It is Jeff Driskel's line from this year when his two interceptions are removed.
There is an argument that has been made again and again about Driskel — especially over the last fortnight, in the wake of his two-interception, three-turnover performance against Miami, one that masked his career high for passing yards — that takes two tones. When it is only "Jeff Driskel may or may not be good," it is usually spoken quietly; when it is "Jeff Driskel is garbage" or "Florida can't win with Driskel," it is the sort of thing that lights up Twitter and message boards and blogs with half-cocked slander from those half-drunk on frustration. The latter is a compelling argument, given that Driskel's mistakes have been central to Florida's last three losses, and Driskel errors have been the defining feature of the Florida offense this year.
I also think it's wrong.
Driskel was a caretaker for much of 2012, and there was nothing wrong with him being one. He was a reluctant thrower, but an accurate one, completing 63.7 percent of this throws. That rate was the sixth-best mark of Spurrier-to-Present Era that has produced the standards most Florida fans judge by; it is better than all of Chris Leak's completion rates, all but one of Danny Wuerffel's (his 1995 season, not his 1996 Heisman campaign), all of Shane Matthews's, and all but one of Rex Grossman's.

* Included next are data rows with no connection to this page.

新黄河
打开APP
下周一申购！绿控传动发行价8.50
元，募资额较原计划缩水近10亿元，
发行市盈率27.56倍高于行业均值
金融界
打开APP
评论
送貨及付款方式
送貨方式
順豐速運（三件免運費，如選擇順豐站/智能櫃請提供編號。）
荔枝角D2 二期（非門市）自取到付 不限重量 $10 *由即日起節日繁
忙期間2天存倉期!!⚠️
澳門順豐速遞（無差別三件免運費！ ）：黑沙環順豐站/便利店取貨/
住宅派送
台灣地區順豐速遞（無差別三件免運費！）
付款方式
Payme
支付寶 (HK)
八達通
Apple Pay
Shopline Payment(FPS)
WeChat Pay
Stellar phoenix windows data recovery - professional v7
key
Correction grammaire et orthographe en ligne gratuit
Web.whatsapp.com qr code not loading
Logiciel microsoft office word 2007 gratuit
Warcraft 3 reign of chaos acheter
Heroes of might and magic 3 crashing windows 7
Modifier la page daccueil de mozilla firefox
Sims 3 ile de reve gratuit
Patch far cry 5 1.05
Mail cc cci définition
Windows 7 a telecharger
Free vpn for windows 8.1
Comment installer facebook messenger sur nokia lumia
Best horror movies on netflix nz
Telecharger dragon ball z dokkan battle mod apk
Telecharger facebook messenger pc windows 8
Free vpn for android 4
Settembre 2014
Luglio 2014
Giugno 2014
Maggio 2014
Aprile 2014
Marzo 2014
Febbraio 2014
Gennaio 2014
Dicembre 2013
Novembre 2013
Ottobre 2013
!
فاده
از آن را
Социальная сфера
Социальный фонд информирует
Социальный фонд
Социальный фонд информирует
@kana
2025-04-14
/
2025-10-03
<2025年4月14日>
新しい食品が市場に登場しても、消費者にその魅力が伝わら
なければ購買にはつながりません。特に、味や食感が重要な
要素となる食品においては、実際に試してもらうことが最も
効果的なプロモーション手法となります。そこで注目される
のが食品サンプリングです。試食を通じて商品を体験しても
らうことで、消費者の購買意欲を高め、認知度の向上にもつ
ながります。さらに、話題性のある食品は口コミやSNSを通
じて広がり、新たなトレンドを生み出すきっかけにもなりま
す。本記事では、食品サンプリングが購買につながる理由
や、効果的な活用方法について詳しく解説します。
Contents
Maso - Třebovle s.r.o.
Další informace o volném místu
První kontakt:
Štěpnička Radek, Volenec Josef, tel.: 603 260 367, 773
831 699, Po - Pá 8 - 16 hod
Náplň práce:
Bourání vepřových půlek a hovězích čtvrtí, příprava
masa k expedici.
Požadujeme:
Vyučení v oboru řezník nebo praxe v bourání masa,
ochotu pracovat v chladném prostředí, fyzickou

Few called Driskel bad in 2012, in part because the data set was small, though the same problems that he's had over the first two games of 2013 — Driskel sometimes takes too long to make a decision, and tries too hard to make a play — were evident last season. He wasn't "good," though, despite excellent component stats and a gaudy record as a starter (10-2, with four wins over 10-win teams), because the bar for quarterback play at Florida is set impossibly high.
Now, with Driskel's mistakes costing Florida a game that most fans thought Florida should have won and an uncertain future before this team, those flaws and mistakes have been magnified, and Driskel's become Public Enemy No. 1. Some subset of Gator Nation turned its lonely eyes to class of 2014 super-prospect Will Grier last week; others have spent time wondering whether UCF's Blake Bortles has been the better quarterback to come out of Oviedo in 2011.
To be fair to those who have often been less than fair to Driskel, the errors he's made in 2013 have been mostly on him. Justin Wells's sympathetic recap of Driskel's Miami performance notes that he made several mistakes; my own Rapid Recap was very much critical of Driskel's errors. But those errors were not all Driskel did against the Hurricanes, and what he did outside the red zone was probably the most encouraging work of his college career as a passer.
Driskel found open receivers time and again, and placed a lot of balls right on players in holes in the defense. His patience allowed him to convert three third downs with passes, including the late bomb to Quinton Dunbar that kept Florida's second touchdown drive alive. The two truly poor passes Driskel threw on the day were both intercepted; his other bad passes resulted in drops and/or incompletions, which is what you want on misfires. For the first time in his career, it felt to me like Driskel had command of a competent passing attack.
The newness of that feeling is really less Driskel's fault than his offense's: Open receivers have been rare in his time as Florida's starter, and time to throw was scarce in 2012. Toledo yielded plenty of open targets, too, but the Rockets also sat back and dared Florida to beat it deep, something the Gators have no interest in doing or incentive to do if they can chip away underneath and/or run just as effectively.
But if Driskel throwing for a career high in yardage isn't enough to beat Miami, it's perhaps less an indication that Driskel sucks, and more one that Florida's best chances of winning don't depend on Driskel throwing for tons of yardage. The Gators can lean on a stout defense and sound special teams that don't make mistakes, as long as Driskel and the offense don't make too many. Had Driskel been a little more accurate on his throw to an open Dunbar the play before his first interception, Florida would likely have shaved Miami's eight-point lead to a point — and, given how the rest of the game shook out, I would think Florida would have found a way to win from there.
The core reason fans thought Driskel was better in 2012 was his propensity to avoid costly mistakes. He's now demonstrated that ability and the ability to be a more effective passer, though not at the same time, and will have a fuller and better complement of weapons for the rest of this season now that his line and starting running back are both closer to full health. And there's never really been a question about what Driskel can do physically.
Last season, against Tennessee, Driskel played so well that Bill Connelly, not one to overreact, thought he was a Heisman candidate. Watch the tape and it's impossible to be unimpressed.
This Saturday, Driskel faces a Tennessee team that is not that different on defense with an offense that could be much improved by his side. Florida is at home. Driskel and his teammates — who stood by him after his struggles against Miami — are liable to play well and angry after an embarrassing loss. Why shouldn't Driskel look as good or better as he did in what was arguably his best game?
If you would like to think Jeff Driskel is not good, well, that's your prerogative. But get it in over the next 48 hours. You may not have much longer to think that without being laughed at.